_Assignment_. According to the Metamath page on the theorem retire, who contributed the theorem, and on what date?

_Text_.
Metamath Proof Explorer

Theorem retire

Description: A real times _i is real iff the real is zero. (Contributed by SN, 25-Apr-2025)

Ref Expression
Assertion retire ( 𝑅 ∈ ℝ → ( ( 𝑅 · i ) ∈ ℝ ↔ 𝑅 = 0 ) )

Proof

Step Hyp Ref Expression
1 recn ( 𝑅 ∈ ℝ → 𝑅 ∈ ℂ )
2 ax-icn i ∈ ℂ
3 2 a1i ( 𝑅 ∈ ℝ → i ∈ ℂ )
4 1 3 mulcomd ( 𝑅 ∈ ℝ → ( 𝑅 · i ) = ( i · 𝑅 ) )
5 4 eleq1d ( 𝑅 ∈ ℝ → ( ( 𝑅 · i ) ∈ ℝ ↔ ( i · 𝑅 ) ∈ ℝ ) )
6 itrere ( 𝑅 ∈ ℝ → ( ( i · 𝑅 ) ∈ ℝ ↔ 𝑅 = 0 ) )
7 5 6 bitrd ( 𝑅 ∈ ℝ → ( ( 𝑅 · i ) ∈ ℝ ↔ 𝑅 = 0 ) )

(Saved entries)
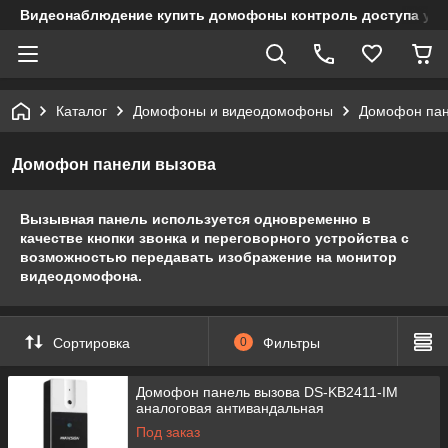
Видеонаблюдение купить домофоны контроль доступа учет
Каталог
Домофоны и видеодомофоны
Домофон пан
Домофон панели вызова
Вызывная панель используется одновременно в
качестве кнопки звонка и переговорного устройства с
возможностью передавать изображение на монитор
видеодомофона.
Сортировка
0
Фильтры
Домофон панель вызова DS-KB2411-IM
аналоговая антивандальная
Под заказ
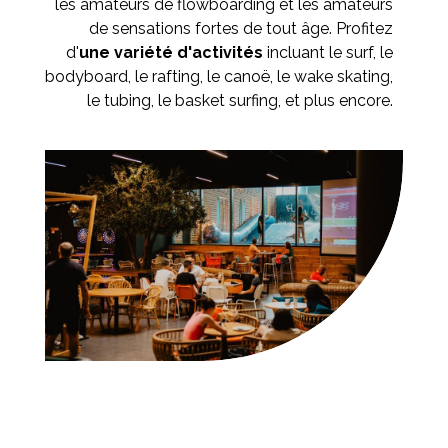
les amateurs de flowboarding et les amateurs
de sensations fortes de tout âge. Profitez
d'
une variété d'activités
incluant le surf, le
bodyboard, le rafting, le canoë, le wake skating,
le tubing, le basket surfing, et plus encore.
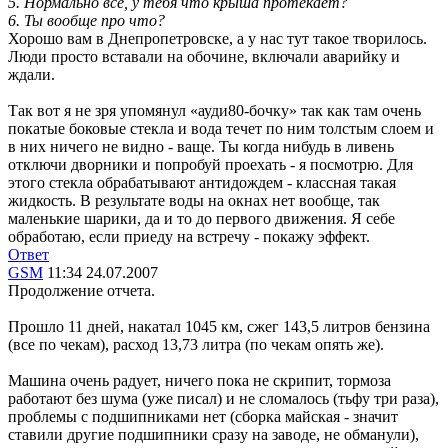
5. Нормально все, у тебя что крыша протекает?
6. Ты вообще про что?
Хорошо вам в Днепропетровске, а у нас тут такое творилось.
Люди просто вставали на обочине, включали аварийку и
ждали.
Так вот я не зря упомянул
«ауди80-бочку» так как там очень
покатые боковые стекла и вода течет по ним толстым слоем и
в них ничего не видно - ваще. Ты когда нибудь в ливень
отключи дворники и попробуй проехать - я посмотрю. Для
этого стекла обрабатывают антидождем - классная такая
жидкость. В результате воды на окнах нет вообще, так
маленькие шарики, да и то до первого движения. Я себе
обработаю, если приеду на встречу - покажу эффект.
Ответ
GSM
11:34 24.07.2007
Продолжение отчета.
Прошло 11 дней, накатал 1045 км, сжег 143,5 литров бензина
(все по чекам), расход 13,73 литра (по чекам опять же).
Машина очень радует, ничего пока не скрипит, тормоза
работают без шума (уже писал) и не сломалось (тьфу три раза),
проблемы с подшипниками нет (сборка майская - значит
ставили другие подшипники сразу на заводе, не обманули),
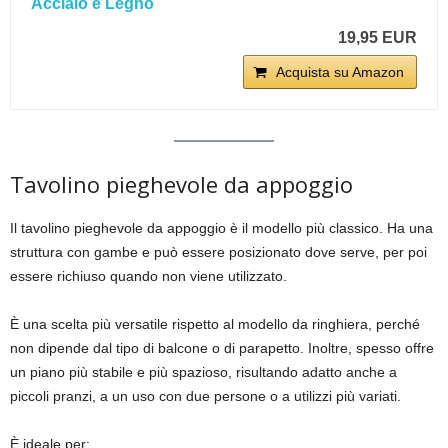
Acciaio e Legno
19,95 EUR
Acquista su Amazon
Tavolino pieghevole da appoggio
Il tavolino pieghevole da appoggio è il modello più classico. Ha una
struttura con gambe e può essere posizionato dove serve, per poi
essere richiuso quando non viene utilizzato.
È una scelta più versatile rispetto al modello da ringhiera, perché
non dipende dal tipo di balcone o di parapetto. Inoltre, spesso offre
un piano più stabile e più spazioso, risultando adatto anche a
piccoli pranzi, a un uso con due persone o a utilizzi più variati.
È ideale per:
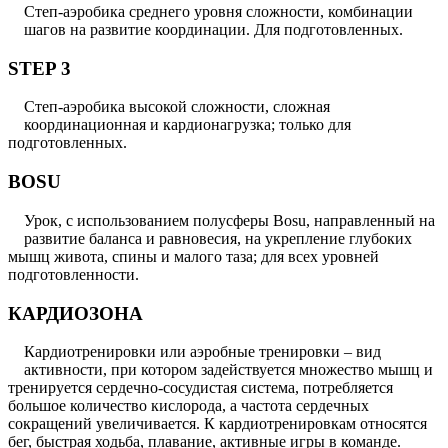
Степ-аэробика среднего уровня сложности, комбинации
шагов на развитие координации. Для подготовленных.
STEP 3
Степ-аэробика высокой сложности, сложная
координационная и кардионагрузка; только для
подготовленных.
BOSU
Урок, с использованием полусферы Bosu, направленный на
развитие баланса и равновесия, на укрепление глубоких
мышц живота, спины и малого таза; для всех уровней
подготовленности.
КАРДИОЗОНА
Кардиотренировки или аэробные тренировки – вид
активности, при котором задействуется множество мышц и
тренируется сердечно-сосудистая система, потребляется
большое количество кислорода, а частота сердечных
сокращений увеличивается. К кардиотренировкам относятся
бег, быстрая ходьба, плавание, активные игры в команде.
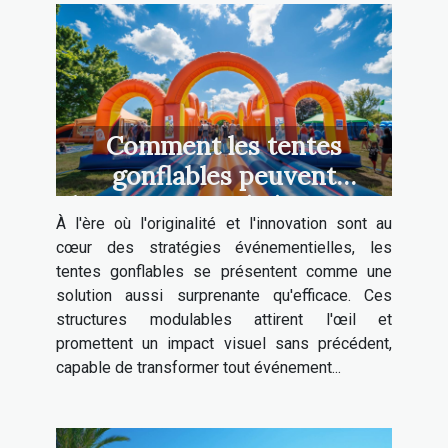
Comment les tentes
gonflables peuvent
dynamiser vos événements
À l'ère où l'originalité et l'innovation sont au
cœur des stratégies événementielles, les
tentes gonflables se présentent comme une
solution aussi surprenante qu'efficace. Ces
structures modulables attirent l'œil et
promettent un impact visuel sans précédent,
capable de transformer tout événement...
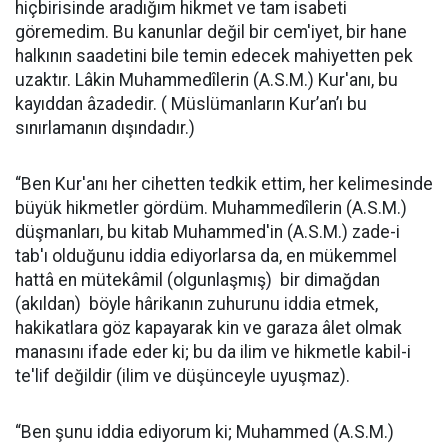
hiçbirisinde aradığım hikmet ve tam isabeti
göremedim. Bu kanunlar değil bir cem'iyet, bir hane
halkının saadetini bile temin edecek mahiyetten pek
uzaktır. Lâkin Muhammedîlerin (A.S.M.) Kur'anı, bu
kayıddan âzadedir. ( Müslümanların Kur’an’ı bu
sınırlamanın dışındadır.)
“Ben Kur'anı her cihetten tedkik ettim, her kelimesinde
büyük hikmetler gördüm. Muhammedîlerin (A.S.M.)
düşmanları, bu kitab Muhammed'in (A.S.M.) zade-i
tab'ı olduğunu iddia ediyorlarsa da, en mükemmel
hattâ en mütekâmil (olgunlaşmış) bir dimağdan
(akıldan) böyle hârikanın zuhurunu iddia etmek,
hakikatlara göz kapayarak kin ve garaza âlet olmak
manasını ifade eder ki; bu da ilim ve hikmetle kabil-i
te'lif değildir (ilim ve düşünceyle uyuşmaz).
“Ben şunu iddia ediyorum ki; Muhammed (A.S.M.)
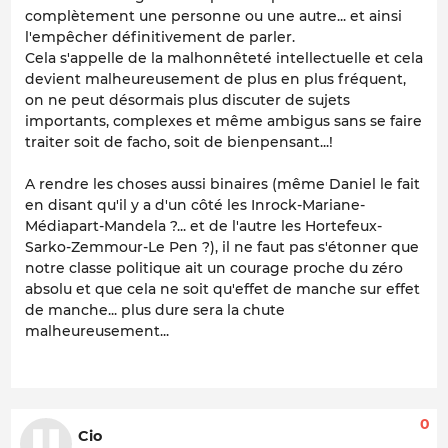
complètement une personne ou une autre... et ainsi
l'empêcher définitivement de parler.
Cela s'appelle de la malhonnêteté intellectuelle et cela
devient malheureusement de plus en plus fréquent,
on ne peut désormais plus discuter de sujets
importants, complexes et même ambigus sans se faire
traiter soit de facho, soit de bienpensant...!
A rendre les choses aussi binaires (même Daniel le fait
en disant qu'il y a d'un côté les Inrock-Mariane-
Médiapart-Mandela ?... et de l'autre les Hortefeux-
Sarko-Zemmour-Le Pen ?), il ne faut pas s'étonner que
notre classe politique ait un courage proche du zéro
absolu et que cela ne soit qu'effet de manche sur effet
de manche... plus dure sera la chute
malheureusement...
0
Cio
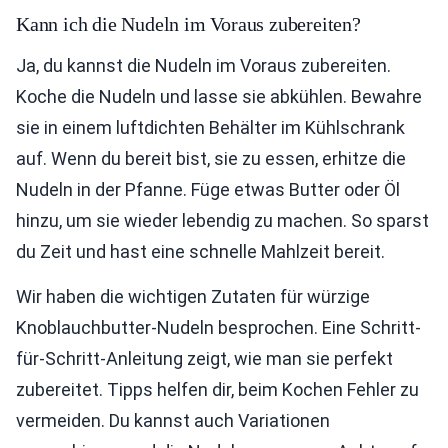
Kann ich die Nudeln im Voraus zubereiten?
Ja, du kannst die Nudeln im Voraus zubereiten.
Koche die Nudeln und lasse sie abkühlen. Bewahre
sie in einem luftdichten Behälter im Kühlschrank
auf. Wenn du bereit bist, sie zu essen, erhitze die
Nudeln in der Pfanne. Füge etwas Butter oder Öl
hinzu, um sie wieder lebendig zu machen. So sparst
du Zeit und hast eine schnelle Mahlzeit bereit.
Wir haben die wichtigen Zutaten für würzige
Knoblauchbutter-Nudeln besprochen. Eine Schritt-
für-Schritt-Anleitung zeigt, wie man sie perfekt
zubereitet. Tipps helfen dir, beim Kochen Fehler zu
vermeiden. Du kannst auch Variationen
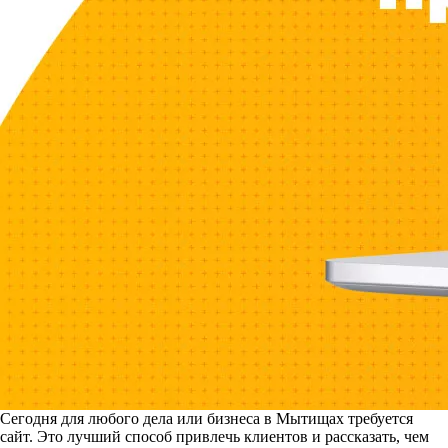
Сегодня для любого дела или бизнеса в Мытищах требуется
сайт. Это лучший способ привлечь клиентов и рассказать, чем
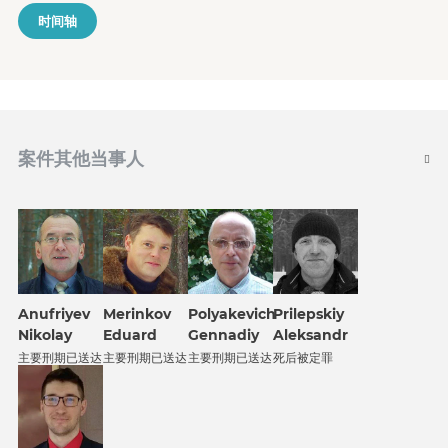
时间轴
案件其他当事人
Merinkov
Prilepskiy
Anufriyev
Polyakevich
Eduard
Aleksandr
Nikolay
Gennadiy
主要刑期已送达
死后被定罪
主要刑期已送达
主要刑期已送达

_Task response_. SN contributed it on 25-Apr-2025.